___ DATA ___

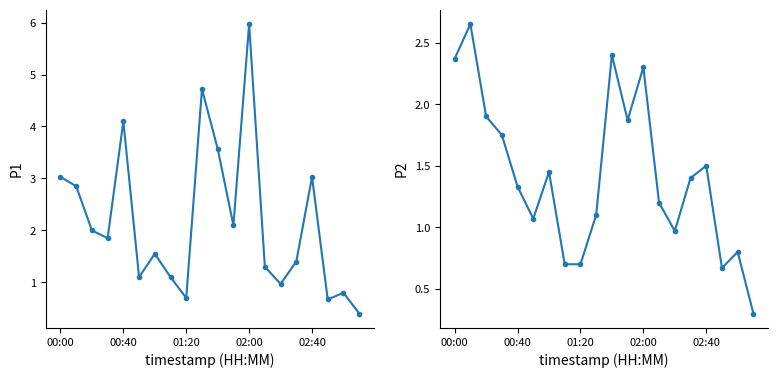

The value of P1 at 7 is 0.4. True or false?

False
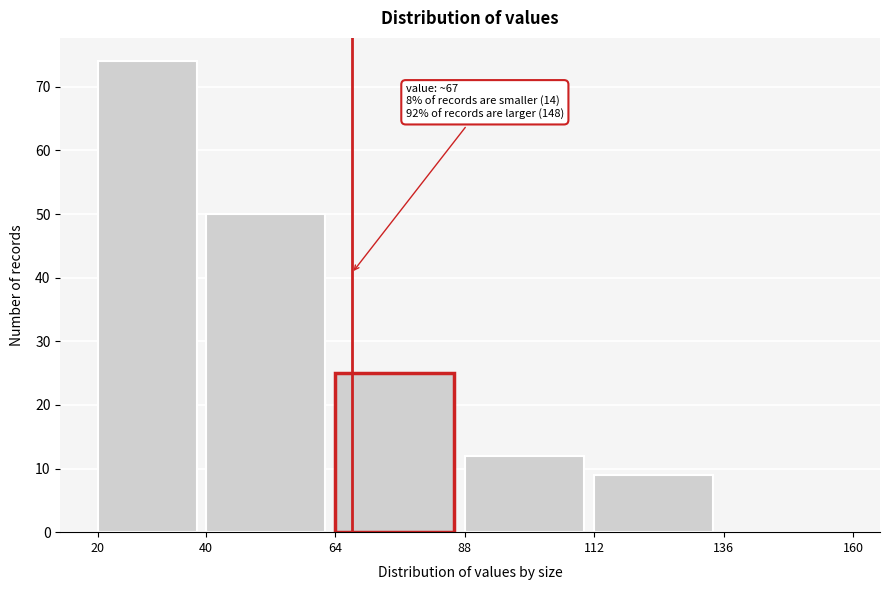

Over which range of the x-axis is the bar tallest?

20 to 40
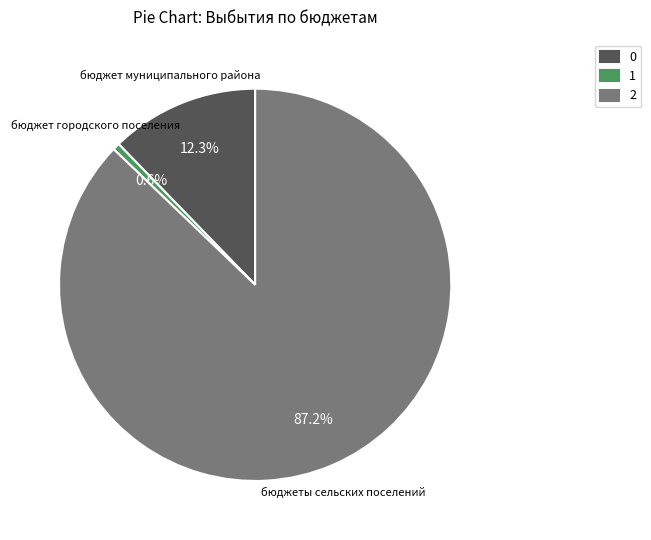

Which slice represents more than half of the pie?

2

___

* WHAT IS BEING ASKED
Display each line of the listing above that contains the word "value".

* RESPONSE AREA
The value of P1 at 7 is 0.4. True or false?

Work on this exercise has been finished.